- [Consignes]:
**A.** D'après le texte sur l'affaire Boukrourou, quel âge avait Mohamed Boukrourou à sa mort ?
**B.** Citez le passage du texte sur l'affaire Boukrourou qui s'ouvre sur les mots contenant « La Commission nationale » et se ferme sur « 9 novembre 2012) ».

╭─ Texte fourni

Mort d’un homme interpellé dans le Doubs : le parquet requiert le non-lieu
Selon un avocat de la défense, le parquet de Montbéliard a requis le non-lieu dans l’affaire de la mort de Mohamed Boukrourou, en 2009 lors de son interpellation par la police à Valentigney dans le Doubs.
« Le parquet a requis un non-lieu, mais c’est désormais au juge d’instruction de décider s’il renvoie finalement l’affaire devant le tribunal ou s’il confirme le non-lieu », a déclaré Me Randall Schwerdorffer, confirmant une information de France bleu Belfort. « L’avis du parquet est conforme à la logique de la défense selon laquelle un usage de la force strictement nécessaire a été utilisé par les policiers » confrontés à une « situation très délicate » lors de l’interpellation, a-t-il ajouté.
Pour l’avocat de la famille Boukrourou, Me Alain Dreyfus-Schmidt, qui s’est dit « pas étonné » par les réquisitions du parquet, la « bavure policière » ne fait au contraire « aucun doute ».
Le parquet avait ouvert une information judiciaire contre X pour homicide involontaire en 2009 afin d’établir si l’intervention policière avait « concouru au décès de Mohamed Boukrourou » le 12 novembre 2009 à Valentigney.
Il avait été conduit dans un fourgon par des policiers appelés par un pharmacien inquiet de « l’état d’énervement extrême » de son client, qui protestait contre la qualité des médicaments vendus. Trois policiers auraient maîtrisé M. Boukrourou en s’asseyant et en se tenant debout sur ses jambes, son bassin et son torse. Âgé de 41 ans, il avait succombé à un arrêt cardio-respiratoire.
La Commission nationale de déontologie de la sécurité (CNDS) a estimé dans un rapport de décembre 2011 que la police avait fait un « usage disproportionné de la force » lors de l’interpellation.
Leur presse (macommune.info, 9 novembre 2012)
Affaire Boukrourou : vers le non-lieu ?
Le parquet de Montbéliard requiert un non-lieu dans l’affaire Mohamed Boukrourou, ce père de famille décédé dans un fourgon de police à Valentigney, après une intervention policière controversée.
« J’ai 50 ans de barreau derrière moi. J’en ai vu pas mal mais un blanchiment comme celui-ci, jamais ». Me Pelletier, l’avocat parisien qui défend les intérêts de la famille Boukrourou n’a pas de mot assez fort pour dire son « indignation ». Indignation à la suite des réquisitions de non-lieu prises par le procureur de Montbéliard dans l’affaire Boukrourou. Du nom de cet homme de 41 ans qui a trouvé la mort le 12 novembre 2009 dans un fourgon de police à l’issue d’une interpellation mouvementée.

╰─
╭─ Contenu extrait

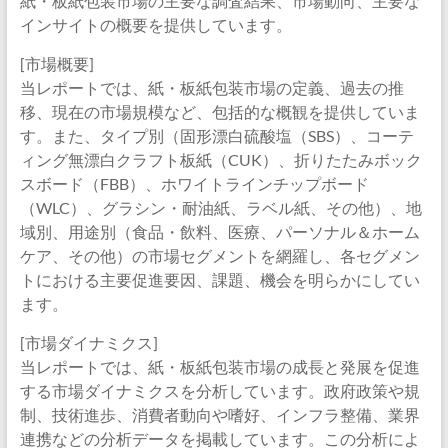
紙・板紙包装市場の主要な調査結果、市場動向、主要な
インサイトの概要を提供しています。
[市場概要]
当レポートでは、紙・板紙包装市場の定義、過去の推
移、現在の市場規模など、包括的な概観を提供していま
す。また、タイプ別（固形漂白硫酸塩（SBS）、コーテ
ィング無漂白クラフト板紙（CUK）、折りたたみボック
スボード（FBB）、ホワイトラインチップボード
（WLC）、グラシン・耐油紙、ラベル紙、その他）、地
域別、用途別（食品・飲料、医療、パーソナル＆ホーム
ケア、その他）の市場セグメントを網羅し、各セグメン
トにおける主要促進要因、課題、機会を明らかにしてい
ます。
[市場ダイナミクス]
当レポートでは、紙・板紙包装市場の成長と発展を促進
する市場ダイナミクスを分析しています。政府政策や規
制、技術進歩、消費者動向や嗜好、インフラ整備、業界
連携などの分析データを掲載しています。この分析によ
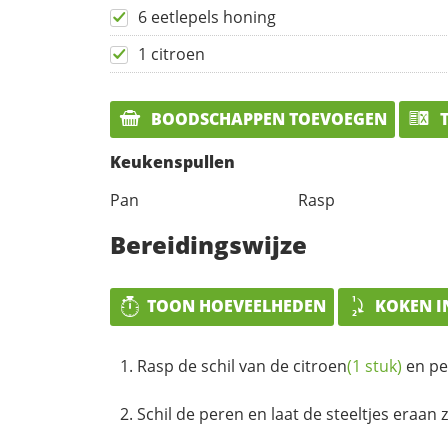
6 eetlepels honing
1 citroen
BOODSCHAPPEN TOEVOEGEN
T
Keukenspullen
Pan
Rasp
Bereidingswijze
TOON HOEVEELHEDEN
KOKEN I
Rasp de schil van de
citroen
(1 stuk)
en pe
Schil de peren en laat de steeltjes eraan z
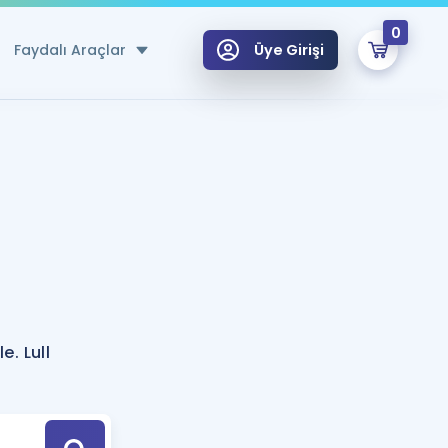
0
Faydalı Araçlar
Üye Girişi
klar
n Ücretsiz Kaynaklar
 için Özel Sözlük
Sepetin Şu An Boş.
ma
uan Hesaplama Aracı
i Hoca ile seni sınava hazırlayacak onlarca eğitim seni bekliyor!
Şifremi Hatırlamıyorum
GİRİŞ YAP
e. Lull
azırlananlar için Öneriler
kvimi
ÜYE DEĞİLİM
arı Tek Takvimde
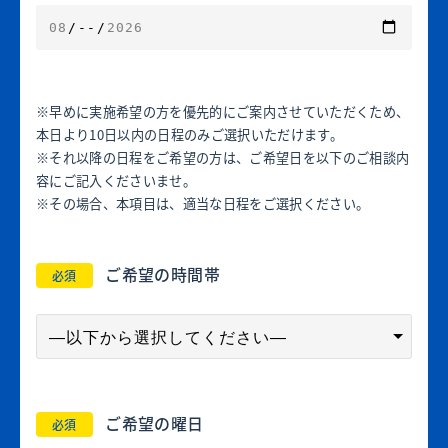
※早めに実施希望の方を優先的にご案内させていただくため、
本日より10日以内の日程のみご選択いただけます。
※それ以降の日程をご希望の方は、ご希望日を以下のご相談内
容にご記入くださいませ。
※その場合、本項目は、適当な日程をご選択ください。
ご希望の時間帯
必須
ご希望の曜日
必須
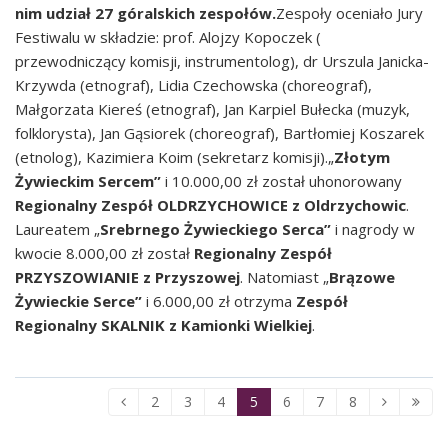
nim udział 27 góralskich zespołów.
Zespoły oceniało Jury
Festiwalu w składzie: prof. Alojzy Kopoczek (
przewodniczący komisji, instrumentolog), dr Urszula Janicka-
Krzywda (etnograf), Lidia Czechowska (choreograf),
Małgorzata Kiereś (etnograf), Jan Karpiel Bułecka (muzyk,
folklorysta), Jan Gąsiorek (choreograf), Bartłomiej Koszarek
(etnolog), Kazimiera Koim (sekretarz komisji).„
Złotym
Żywieckim Sercem”
i 10.000,00 zł został uhonorowany
Regionalny Zespół OLDRZYCHOWICE z Oldrzychowic
.
Laureatem „
Srebrnego Żywieckiego Serca”
i nagrody w
kwocie 8.000,00 zł został
Regionalny Zespół
PRZYSZOWIANIE z Przyszowej
. Natomiast „
Brązowe
Żywieckie Serce”
i 6.000,00 zł otrzyma
Zespół
Regionalny SKALNIK z Kamionki Wielkiej
.
2
3
4
5
6
7
8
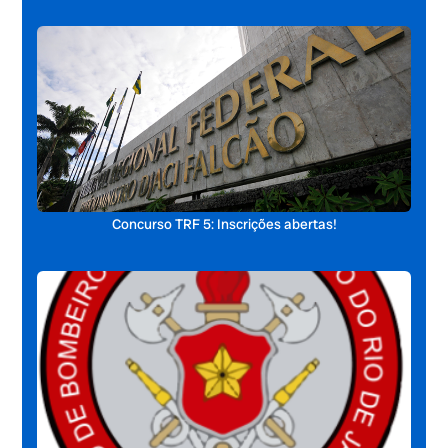
Concurso TRF 5: Inscrições abertas!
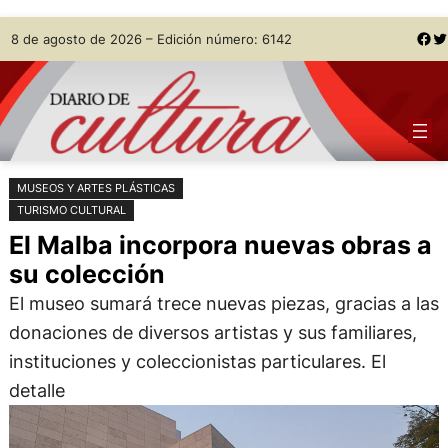
Saltar
Skip
Facebook
Twitter
8 de agosto de 2026 – Edición número: 6142
al
to
contenido
content
MUSEOS Y ARTES PLÁSTICAS
TURISMO CULTURAL
El Malba incorpora nuevas obras a
su colección
El museo sumará trece nuevas piezas, gracias a las
donaciones de diversos artistas y sus familiares,
instituciones y coleccionistas particulares. El
detalle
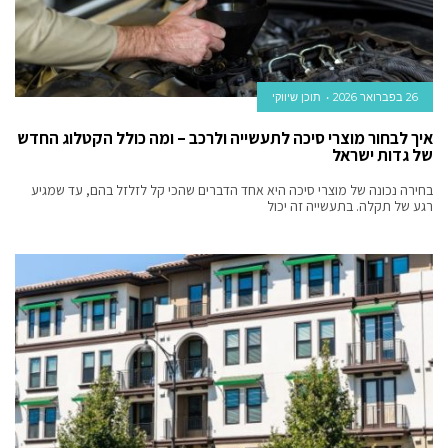
26 בפברואר 2026
תוכן שיווקי
איך לבחור מוצרי סיכה לתעשייה ולרכב – ומה כולל הקטלוג החדש
של גדות ישראל
בחירה נכונה של מוצרי סיכה היא אחד הדברים שהכי קל לזלזל בהם, עד שמגיע
רגע של תקלה. בתעשייה זה יכול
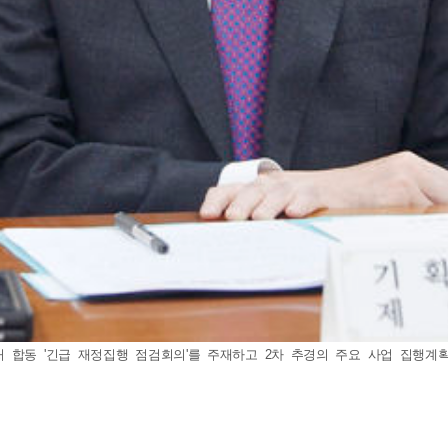
동 '긴급 재정집행 점검회의'를 주재하고 2차 추경의 주요 사업 집행계획을 논의했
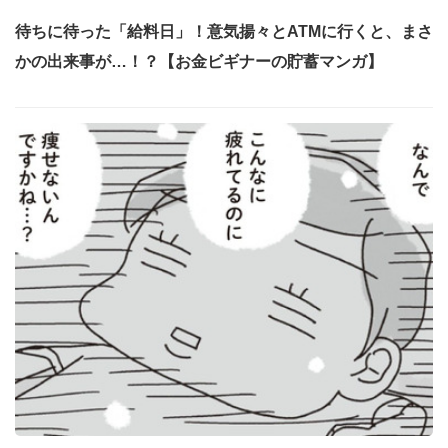
待ちに待った「給料日」！意気揚々とATMに行くと、まさ
かの出来事が…！？【お金ビギナーの貯蓄マンガ】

╰─

- [Réponses]:
**A.** Il avait 41 ans.

**B.**
La Commission nationale de déontologie de la sécurité (CNDS) a estimé dans un rapport de décembre 2011 que la police avait fait un « usage disproportionné de la force » lors de l’interpellation.
Leur presse (macommune.info, 9 novembre 2012)